> _What you have to do_
Please copy each line below that contains the string "wash".
** Opening The input block **
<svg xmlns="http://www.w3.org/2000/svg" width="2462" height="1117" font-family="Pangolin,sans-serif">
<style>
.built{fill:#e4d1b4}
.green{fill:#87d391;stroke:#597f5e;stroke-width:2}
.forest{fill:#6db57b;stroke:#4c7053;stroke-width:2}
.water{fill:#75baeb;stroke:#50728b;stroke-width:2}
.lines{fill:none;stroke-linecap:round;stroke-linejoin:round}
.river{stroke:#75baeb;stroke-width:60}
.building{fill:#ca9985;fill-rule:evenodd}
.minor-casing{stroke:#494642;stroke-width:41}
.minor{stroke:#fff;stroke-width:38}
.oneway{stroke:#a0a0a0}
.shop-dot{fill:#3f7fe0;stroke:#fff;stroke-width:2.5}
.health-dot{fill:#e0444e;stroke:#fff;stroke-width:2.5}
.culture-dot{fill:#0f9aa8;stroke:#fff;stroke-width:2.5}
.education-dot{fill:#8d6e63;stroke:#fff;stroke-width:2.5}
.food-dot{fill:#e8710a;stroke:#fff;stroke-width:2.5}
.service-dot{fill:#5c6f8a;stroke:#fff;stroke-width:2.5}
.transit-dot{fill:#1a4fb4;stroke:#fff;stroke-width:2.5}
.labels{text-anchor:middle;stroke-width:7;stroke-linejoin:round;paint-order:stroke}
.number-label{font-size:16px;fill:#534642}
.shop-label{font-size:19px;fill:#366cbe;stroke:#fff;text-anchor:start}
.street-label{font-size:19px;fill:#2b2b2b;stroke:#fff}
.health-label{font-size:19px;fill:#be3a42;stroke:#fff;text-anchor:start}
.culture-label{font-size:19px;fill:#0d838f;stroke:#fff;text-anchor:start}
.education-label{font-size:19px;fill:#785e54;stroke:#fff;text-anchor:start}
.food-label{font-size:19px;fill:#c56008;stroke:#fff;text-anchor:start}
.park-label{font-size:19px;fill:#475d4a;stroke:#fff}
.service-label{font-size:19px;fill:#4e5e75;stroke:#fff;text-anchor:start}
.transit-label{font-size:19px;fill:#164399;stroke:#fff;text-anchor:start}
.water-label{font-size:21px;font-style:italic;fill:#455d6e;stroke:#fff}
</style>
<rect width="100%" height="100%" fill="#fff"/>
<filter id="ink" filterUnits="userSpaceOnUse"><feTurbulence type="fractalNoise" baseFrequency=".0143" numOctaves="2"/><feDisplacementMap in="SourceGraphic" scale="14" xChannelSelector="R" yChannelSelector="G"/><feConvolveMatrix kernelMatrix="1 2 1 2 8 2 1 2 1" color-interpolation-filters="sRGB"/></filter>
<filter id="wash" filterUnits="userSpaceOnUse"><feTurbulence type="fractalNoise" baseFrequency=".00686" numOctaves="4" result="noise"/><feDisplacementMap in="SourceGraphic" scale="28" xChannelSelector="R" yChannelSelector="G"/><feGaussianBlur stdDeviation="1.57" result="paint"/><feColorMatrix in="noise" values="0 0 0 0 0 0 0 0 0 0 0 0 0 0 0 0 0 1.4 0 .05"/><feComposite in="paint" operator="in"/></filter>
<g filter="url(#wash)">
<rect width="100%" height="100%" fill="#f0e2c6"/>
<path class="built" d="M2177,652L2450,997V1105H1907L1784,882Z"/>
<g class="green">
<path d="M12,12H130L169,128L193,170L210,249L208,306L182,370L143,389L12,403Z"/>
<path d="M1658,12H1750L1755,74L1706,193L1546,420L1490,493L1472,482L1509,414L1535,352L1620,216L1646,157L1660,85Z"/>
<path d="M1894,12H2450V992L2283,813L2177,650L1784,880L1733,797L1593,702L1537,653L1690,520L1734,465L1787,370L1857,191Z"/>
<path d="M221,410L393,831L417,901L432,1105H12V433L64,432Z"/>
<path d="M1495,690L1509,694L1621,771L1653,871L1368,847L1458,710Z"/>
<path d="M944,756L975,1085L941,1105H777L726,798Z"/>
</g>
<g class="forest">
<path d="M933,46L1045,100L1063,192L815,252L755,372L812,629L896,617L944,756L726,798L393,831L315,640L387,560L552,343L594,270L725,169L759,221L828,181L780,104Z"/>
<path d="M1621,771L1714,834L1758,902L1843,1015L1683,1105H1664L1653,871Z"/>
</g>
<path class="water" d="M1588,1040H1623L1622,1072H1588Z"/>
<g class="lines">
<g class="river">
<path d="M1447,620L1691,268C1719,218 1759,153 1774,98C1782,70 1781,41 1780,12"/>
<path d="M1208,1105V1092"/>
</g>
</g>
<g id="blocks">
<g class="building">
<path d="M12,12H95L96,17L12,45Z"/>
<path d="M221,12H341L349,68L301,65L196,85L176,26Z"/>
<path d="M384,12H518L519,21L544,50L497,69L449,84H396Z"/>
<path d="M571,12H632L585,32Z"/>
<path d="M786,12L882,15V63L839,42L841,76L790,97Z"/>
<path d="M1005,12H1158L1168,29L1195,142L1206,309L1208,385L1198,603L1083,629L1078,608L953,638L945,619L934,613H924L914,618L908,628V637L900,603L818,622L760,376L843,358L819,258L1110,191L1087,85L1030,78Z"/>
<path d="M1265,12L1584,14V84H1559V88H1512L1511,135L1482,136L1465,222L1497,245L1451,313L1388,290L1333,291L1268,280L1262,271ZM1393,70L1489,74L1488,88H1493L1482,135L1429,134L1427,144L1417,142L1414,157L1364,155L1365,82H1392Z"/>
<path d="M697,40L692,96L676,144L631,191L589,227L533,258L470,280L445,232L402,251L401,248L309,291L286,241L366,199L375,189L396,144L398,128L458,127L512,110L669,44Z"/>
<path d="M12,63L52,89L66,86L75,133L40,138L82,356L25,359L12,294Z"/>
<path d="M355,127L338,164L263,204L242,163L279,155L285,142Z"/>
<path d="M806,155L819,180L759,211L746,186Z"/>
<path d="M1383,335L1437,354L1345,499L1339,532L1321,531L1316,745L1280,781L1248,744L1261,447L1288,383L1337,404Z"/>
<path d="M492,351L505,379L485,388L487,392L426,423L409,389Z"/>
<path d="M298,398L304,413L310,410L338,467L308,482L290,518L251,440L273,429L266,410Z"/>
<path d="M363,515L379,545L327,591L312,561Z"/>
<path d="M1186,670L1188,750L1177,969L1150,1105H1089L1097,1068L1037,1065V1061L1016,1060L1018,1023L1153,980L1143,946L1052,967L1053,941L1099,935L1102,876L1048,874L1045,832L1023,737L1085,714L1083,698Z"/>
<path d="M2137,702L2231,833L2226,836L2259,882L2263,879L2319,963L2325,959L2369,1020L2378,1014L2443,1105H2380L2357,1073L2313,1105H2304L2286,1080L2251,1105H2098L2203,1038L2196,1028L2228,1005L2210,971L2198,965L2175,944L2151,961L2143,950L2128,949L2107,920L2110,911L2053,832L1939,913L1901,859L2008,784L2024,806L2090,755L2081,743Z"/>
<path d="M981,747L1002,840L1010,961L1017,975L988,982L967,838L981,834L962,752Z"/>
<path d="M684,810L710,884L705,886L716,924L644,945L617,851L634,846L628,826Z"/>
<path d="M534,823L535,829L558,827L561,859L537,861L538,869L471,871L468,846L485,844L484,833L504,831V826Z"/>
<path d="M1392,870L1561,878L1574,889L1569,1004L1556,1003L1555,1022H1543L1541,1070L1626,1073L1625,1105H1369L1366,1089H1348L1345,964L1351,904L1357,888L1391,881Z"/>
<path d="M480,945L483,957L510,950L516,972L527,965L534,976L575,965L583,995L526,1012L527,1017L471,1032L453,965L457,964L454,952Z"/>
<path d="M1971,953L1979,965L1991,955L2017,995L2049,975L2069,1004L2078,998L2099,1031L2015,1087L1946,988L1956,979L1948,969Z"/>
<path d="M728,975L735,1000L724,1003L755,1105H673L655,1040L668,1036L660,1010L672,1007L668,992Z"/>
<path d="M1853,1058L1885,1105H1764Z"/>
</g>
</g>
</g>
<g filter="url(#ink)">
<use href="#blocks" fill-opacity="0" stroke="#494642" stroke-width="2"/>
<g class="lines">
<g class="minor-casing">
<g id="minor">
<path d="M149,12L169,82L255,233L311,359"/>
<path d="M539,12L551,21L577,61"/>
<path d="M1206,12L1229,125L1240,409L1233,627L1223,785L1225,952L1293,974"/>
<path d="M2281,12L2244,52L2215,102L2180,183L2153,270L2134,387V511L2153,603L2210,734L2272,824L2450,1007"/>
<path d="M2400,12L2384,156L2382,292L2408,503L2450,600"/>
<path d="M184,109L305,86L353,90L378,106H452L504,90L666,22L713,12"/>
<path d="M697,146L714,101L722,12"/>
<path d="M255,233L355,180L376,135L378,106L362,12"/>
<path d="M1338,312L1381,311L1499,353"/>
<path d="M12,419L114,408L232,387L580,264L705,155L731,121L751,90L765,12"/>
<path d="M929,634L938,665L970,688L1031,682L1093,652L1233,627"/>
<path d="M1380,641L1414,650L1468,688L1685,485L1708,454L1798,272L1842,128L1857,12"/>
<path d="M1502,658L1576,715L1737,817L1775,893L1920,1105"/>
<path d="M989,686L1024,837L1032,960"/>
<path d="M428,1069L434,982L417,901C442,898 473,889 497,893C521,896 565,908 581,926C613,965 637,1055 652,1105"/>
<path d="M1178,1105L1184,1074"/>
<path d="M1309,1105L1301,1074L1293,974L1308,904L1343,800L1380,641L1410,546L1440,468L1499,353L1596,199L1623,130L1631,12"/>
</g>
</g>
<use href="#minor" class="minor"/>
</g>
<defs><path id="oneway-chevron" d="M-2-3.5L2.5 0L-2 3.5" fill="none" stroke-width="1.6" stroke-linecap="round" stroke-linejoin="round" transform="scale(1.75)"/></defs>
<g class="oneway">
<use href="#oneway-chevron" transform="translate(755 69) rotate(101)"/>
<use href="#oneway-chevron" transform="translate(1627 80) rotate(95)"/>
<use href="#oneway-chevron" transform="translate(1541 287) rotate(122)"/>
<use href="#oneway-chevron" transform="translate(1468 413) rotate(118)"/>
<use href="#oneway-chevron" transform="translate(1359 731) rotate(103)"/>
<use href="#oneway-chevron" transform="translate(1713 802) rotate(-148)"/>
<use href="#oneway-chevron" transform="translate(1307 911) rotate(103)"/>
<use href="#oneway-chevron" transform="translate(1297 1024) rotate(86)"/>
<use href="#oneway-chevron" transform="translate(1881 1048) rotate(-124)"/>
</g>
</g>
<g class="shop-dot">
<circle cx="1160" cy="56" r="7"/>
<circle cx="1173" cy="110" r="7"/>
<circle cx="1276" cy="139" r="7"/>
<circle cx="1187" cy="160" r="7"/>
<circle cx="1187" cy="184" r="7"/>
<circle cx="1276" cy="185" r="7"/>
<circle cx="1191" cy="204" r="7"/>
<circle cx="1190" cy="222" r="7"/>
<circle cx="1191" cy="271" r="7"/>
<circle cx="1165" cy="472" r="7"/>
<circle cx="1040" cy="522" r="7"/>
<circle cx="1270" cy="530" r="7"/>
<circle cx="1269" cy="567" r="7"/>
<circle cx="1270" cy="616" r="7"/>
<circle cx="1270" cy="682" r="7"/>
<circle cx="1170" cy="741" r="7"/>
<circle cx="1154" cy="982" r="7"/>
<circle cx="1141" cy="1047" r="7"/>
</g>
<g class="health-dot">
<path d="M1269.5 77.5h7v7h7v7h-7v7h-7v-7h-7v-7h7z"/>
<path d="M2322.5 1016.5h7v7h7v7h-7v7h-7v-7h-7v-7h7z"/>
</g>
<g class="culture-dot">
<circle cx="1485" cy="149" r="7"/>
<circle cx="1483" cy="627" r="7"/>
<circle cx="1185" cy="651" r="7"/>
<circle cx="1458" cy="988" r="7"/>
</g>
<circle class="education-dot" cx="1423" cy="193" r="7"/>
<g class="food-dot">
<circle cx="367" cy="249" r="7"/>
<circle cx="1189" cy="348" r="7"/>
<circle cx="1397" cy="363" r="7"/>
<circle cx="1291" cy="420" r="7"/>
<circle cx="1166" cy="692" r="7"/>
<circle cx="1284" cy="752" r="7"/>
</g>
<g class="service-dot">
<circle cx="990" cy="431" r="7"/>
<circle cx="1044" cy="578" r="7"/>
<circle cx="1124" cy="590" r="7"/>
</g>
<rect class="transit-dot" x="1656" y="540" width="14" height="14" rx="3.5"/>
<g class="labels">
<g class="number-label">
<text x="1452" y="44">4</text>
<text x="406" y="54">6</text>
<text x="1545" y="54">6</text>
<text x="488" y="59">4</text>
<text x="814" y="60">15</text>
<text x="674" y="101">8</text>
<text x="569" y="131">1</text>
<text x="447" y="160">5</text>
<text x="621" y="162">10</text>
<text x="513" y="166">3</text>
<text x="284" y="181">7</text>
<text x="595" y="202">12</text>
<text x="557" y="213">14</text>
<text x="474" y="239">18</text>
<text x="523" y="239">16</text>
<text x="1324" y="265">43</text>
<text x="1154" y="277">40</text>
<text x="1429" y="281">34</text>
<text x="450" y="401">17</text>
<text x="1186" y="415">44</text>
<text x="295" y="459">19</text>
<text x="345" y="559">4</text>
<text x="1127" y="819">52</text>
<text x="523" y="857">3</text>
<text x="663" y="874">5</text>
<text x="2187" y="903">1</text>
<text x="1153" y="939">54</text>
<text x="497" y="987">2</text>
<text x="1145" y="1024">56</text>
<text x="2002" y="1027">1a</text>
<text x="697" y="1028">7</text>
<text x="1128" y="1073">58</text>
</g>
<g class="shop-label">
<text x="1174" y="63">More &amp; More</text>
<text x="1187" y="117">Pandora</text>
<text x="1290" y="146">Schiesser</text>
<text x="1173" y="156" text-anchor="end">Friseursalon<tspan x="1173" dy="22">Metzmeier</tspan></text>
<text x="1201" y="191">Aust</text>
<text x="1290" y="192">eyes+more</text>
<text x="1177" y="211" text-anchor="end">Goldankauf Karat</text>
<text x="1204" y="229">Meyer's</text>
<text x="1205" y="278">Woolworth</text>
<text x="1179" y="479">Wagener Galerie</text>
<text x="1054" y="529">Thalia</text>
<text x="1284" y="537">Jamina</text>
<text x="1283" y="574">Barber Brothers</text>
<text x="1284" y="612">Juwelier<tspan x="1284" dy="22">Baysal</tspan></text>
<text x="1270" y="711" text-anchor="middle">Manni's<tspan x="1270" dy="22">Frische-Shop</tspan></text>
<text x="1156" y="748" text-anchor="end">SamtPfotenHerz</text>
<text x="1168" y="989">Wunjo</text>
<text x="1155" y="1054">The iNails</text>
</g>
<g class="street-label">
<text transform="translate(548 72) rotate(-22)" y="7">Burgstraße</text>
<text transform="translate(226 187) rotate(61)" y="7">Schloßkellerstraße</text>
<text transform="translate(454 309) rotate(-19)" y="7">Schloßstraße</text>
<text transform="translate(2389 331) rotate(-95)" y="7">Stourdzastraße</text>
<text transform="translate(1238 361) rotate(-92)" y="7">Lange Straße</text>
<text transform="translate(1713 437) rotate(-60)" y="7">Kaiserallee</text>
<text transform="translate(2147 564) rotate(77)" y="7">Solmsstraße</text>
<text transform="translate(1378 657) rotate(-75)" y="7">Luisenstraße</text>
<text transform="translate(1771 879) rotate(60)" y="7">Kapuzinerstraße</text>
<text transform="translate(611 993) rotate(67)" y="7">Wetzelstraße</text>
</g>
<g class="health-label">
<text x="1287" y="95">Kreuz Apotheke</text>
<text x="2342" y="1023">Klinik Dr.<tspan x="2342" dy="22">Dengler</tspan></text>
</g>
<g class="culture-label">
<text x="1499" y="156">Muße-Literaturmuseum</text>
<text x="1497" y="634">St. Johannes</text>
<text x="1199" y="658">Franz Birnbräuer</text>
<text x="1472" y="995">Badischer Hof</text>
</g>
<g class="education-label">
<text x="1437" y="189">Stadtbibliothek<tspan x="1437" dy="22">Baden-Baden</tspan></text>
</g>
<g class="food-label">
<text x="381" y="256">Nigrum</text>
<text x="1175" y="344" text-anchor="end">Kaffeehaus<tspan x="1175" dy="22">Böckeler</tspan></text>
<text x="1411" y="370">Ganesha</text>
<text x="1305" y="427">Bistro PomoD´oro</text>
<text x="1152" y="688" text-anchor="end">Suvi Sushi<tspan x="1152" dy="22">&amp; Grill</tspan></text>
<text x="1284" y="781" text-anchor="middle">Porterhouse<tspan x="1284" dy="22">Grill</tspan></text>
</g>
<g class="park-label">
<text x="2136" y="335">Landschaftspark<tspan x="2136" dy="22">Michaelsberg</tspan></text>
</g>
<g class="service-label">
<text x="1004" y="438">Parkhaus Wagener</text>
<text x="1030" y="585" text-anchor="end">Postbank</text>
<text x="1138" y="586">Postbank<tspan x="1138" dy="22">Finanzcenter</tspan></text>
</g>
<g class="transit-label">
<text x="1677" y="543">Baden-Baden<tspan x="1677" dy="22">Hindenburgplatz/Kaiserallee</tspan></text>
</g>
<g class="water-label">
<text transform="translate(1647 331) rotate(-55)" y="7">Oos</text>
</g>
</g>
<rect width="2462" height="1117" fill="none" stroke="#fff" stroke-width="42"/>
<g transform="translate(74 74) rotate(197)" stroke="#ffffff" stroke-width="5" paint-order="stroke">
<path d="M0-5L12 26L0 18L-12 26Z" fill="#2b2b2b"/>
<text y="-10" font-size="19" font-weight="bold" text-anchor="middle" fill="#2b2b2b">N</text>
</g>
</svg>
** Closing The input block **
> _Answer box_
<filter id="wash" filterUnits="userSpaceOnUse"><feTurbulence type="fractalNoise" baseFrequency=".00686" numOctaves="4" result="noise"/><feDisplacementMap in="SourceGraphic" scale="28" xChannelSelector="R" yChannelSelector="G"/><feGaussianBlur stdDeviation="1.57" result="paint"/><feColorMatrix in="noise" values="0 0 0 0 0 0 0 0 0 0 0 0 0 0 0 0 0 1.4 0 .05"/><feComposite in="paint" operator="in"/></filter>
<g filter="url(#wash)">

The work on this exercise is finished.